Ausgabe: 12 / 2006
Seite: 79

Die analytische Anziehpuppe

Von Almuth Spiegler

Eine Wander-Retrospektive zur amerikanischen Fotokünstlerin gastiert im Kunsthaus BREGENZ: CINDY SHERMAN

Das böse Glitzern der Augen, die einen gnadenlos anstarren, die zur Grimasse verzerrten roten Lachmünder, die einen unverschämt anblecken. Abgründe tun sich auf unter der dicken Schminke dieser Clowns. Ihnen ist nicht zu trauen. Schließlich steckt Cindy Sherman hinter ihnen, die große amerikanische Verwandlungskünstlerin.

Diesen Winter grinsen Shermans Clowns hinter der kühlen Glasfassade des Kunsthauses Bregenz, der zweiten Station der mit rund 250 Arbeiten bisher größten Wander-Retrospektive zum Werk der lebenden Legende der Fotokunst. Im Mai startete sie im Jeu de Paume in Paris, weitere Stopps werden noch im Louisiana Museum of Modern Art in Dänemark (16. Februar bis 20. Mai 2007) eingelegt und im Martin-Gropius-Bau in Berlin (15. Juni bis 17. September 2007).

Die analytischen Rollenspiele, die aufwändigen Maskierungen und peniblen Inszenierungen ihrer selbst machen jedes ihrer konsequent in Serien abgehandelten Themen zu subtilen Studien des Aufeinandertreffens von weiblichen Stereotypen und individuellem Empfinden - seien das nun Altmeisterporträts, Modefotos, Hausfrauen-Castings, Märchen- oder Pornoszenen.

Welche Schwerpunkte ihres Werks her ausgearbeitet werden, bestimmt Sherman:

Die 1954 in New Jersey geborene Künstlerin reiste eigens nach Bregenz an, um mit Kurator Rudolf Sagmeister die Ausstellung zu hängen. Die berühmten, zum Teil an Caravaggio erinnernden "History Portraits" von 1988 bis 1990 will Sagmeister ungewöhnlich arrangieren: in einer Art Sankt Petersburger Hängung, unregelmäßig über die ganze Wand verteilt.

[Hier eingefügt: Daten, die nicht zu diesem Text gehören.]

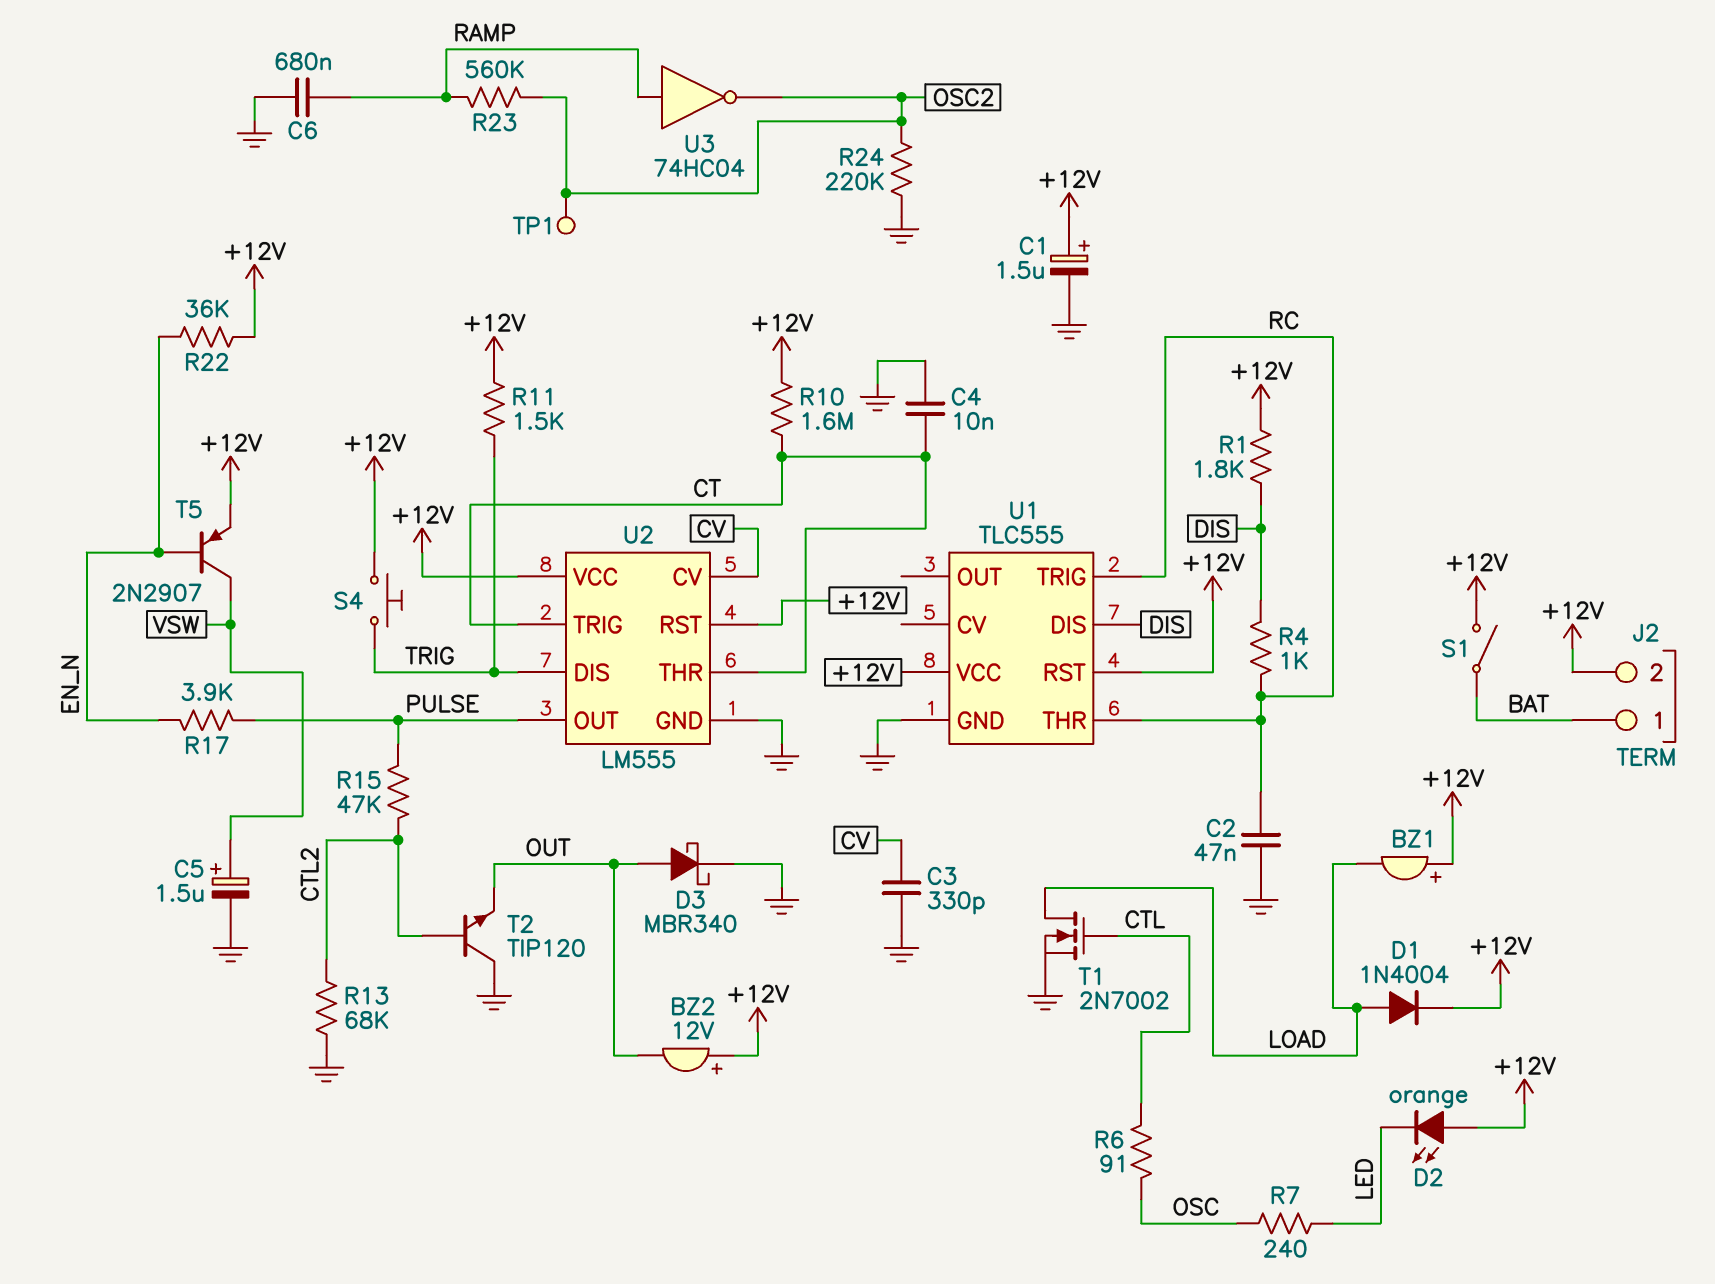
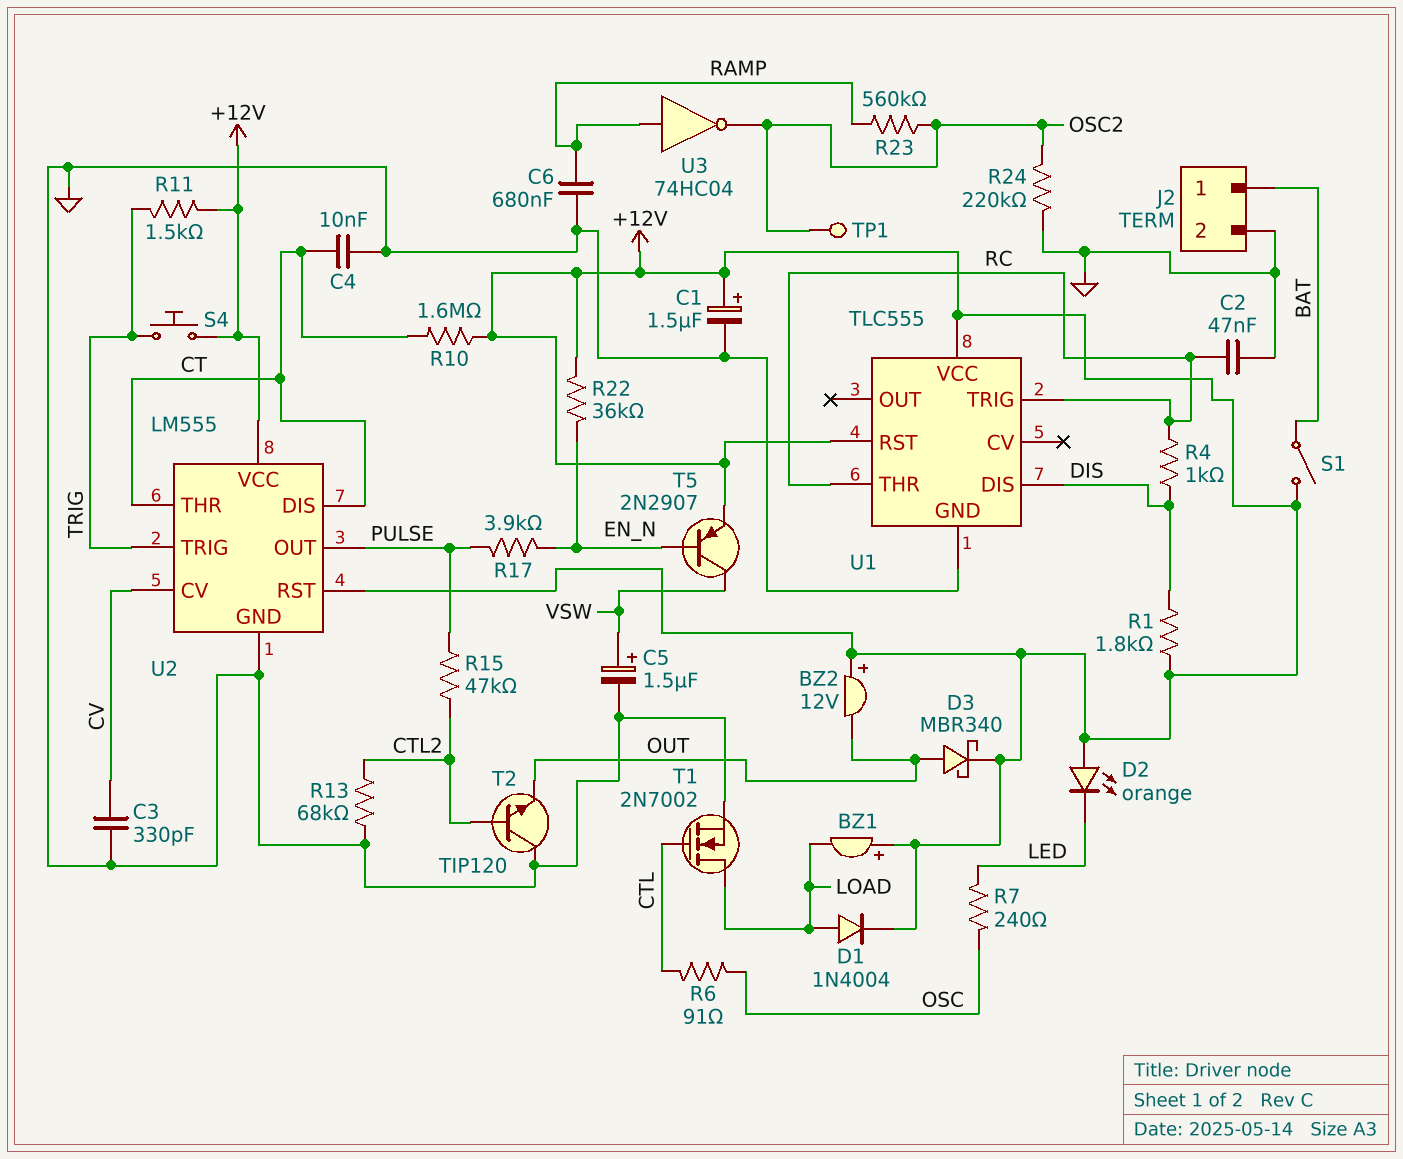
D3: schottky MBR340 (A OUT, K GND) -> schottky MBR340 (A OUT, K +12V)
J2 pin 2: +12V -> GND
U2 pin DIS: TRIG -> CT
U2 pin TRIG: CT -> TRIG

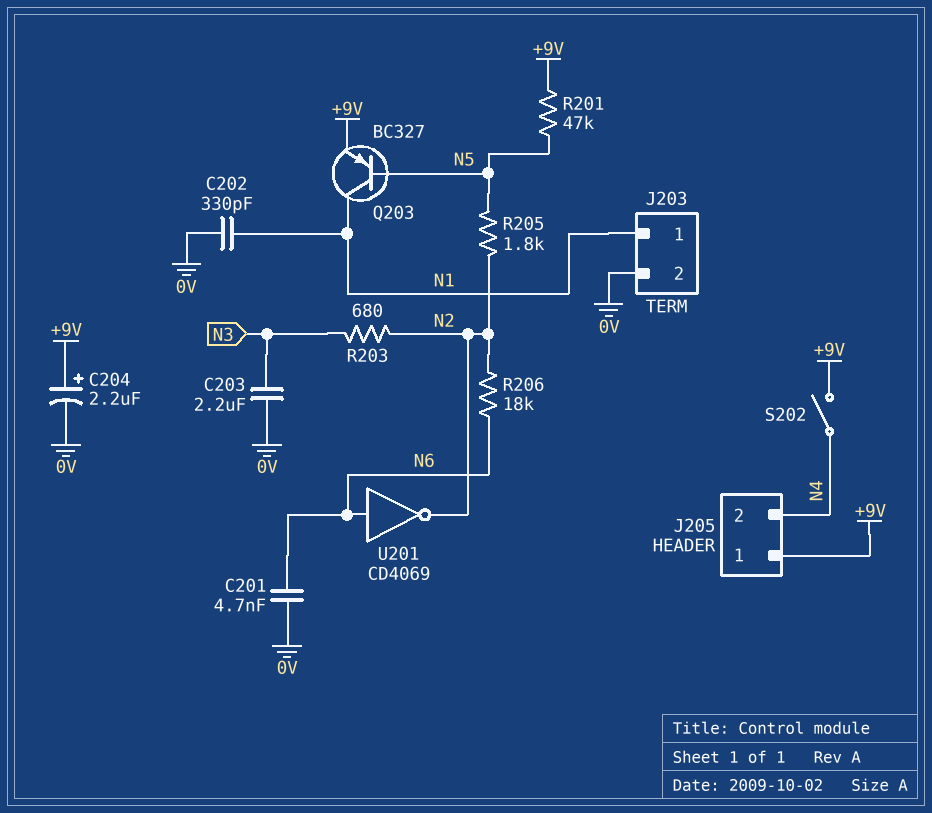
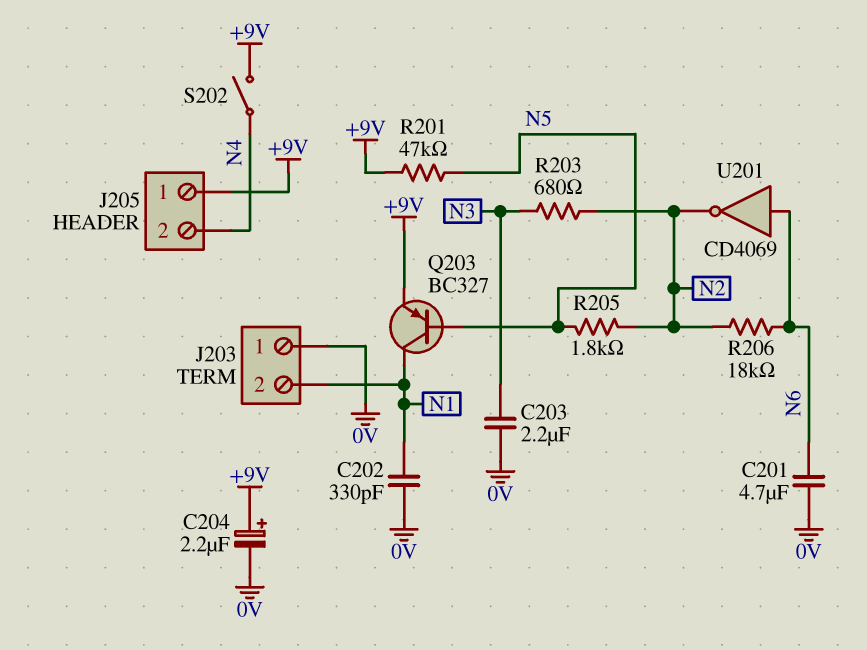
C201: 4.7nF (0V, N6) -> 4.7uF (0V, N6)
J203 pin 1: N1 -> 0V
J203 pin 2: 0V -> N1

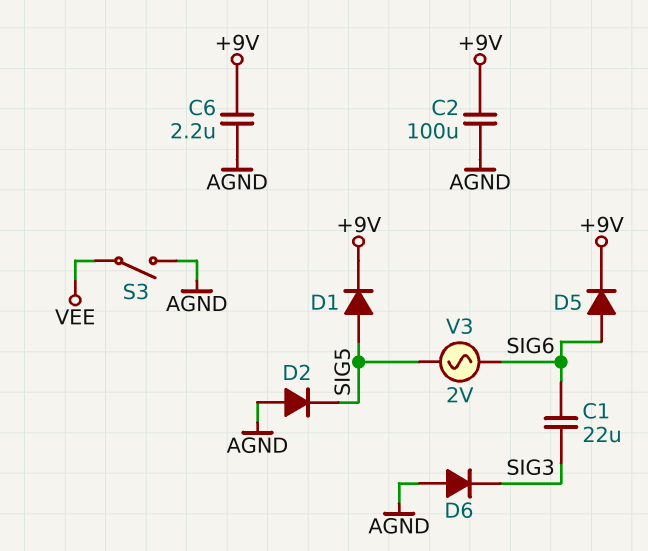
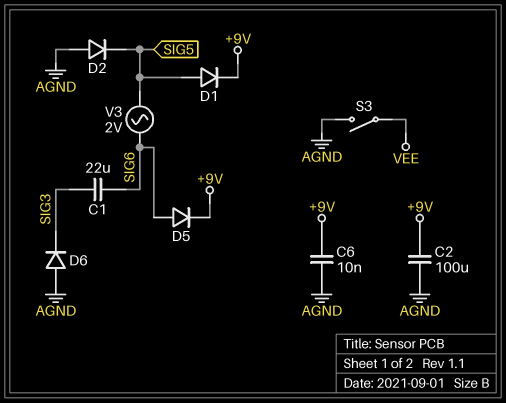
C6: 2.2uF (+9V, AGND) -> 10nF (+9V, AGND)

Eine Überraschung versprechen auch die vergleichsweise unbekannten frühen Arbeiten Shermans zu werden, die noch in Buffalo entstanden, wo sie Malerei und Fotografie studierte, bevor sie 1977 nach New York umzog und bevor ihr erstes Hauptwerk, die schwarzweißen "Film Stills", entstand: Der Super-8-Film "Doll Clothes" von 1975 etwa, in dem Sherman Papp-Anzieh-Puppen solange die Kleider wechseln lässt, bis sie von einer Hand weggefegt werden.

Termin: 2. Dezember bis 28. Januar 2007.

Katalog: Verlag Flammarion, 49,90 Euro.

Literatur: Cindy Sherman. Clowns. Schirmer/Mosel Verlag, 29,80 Euro.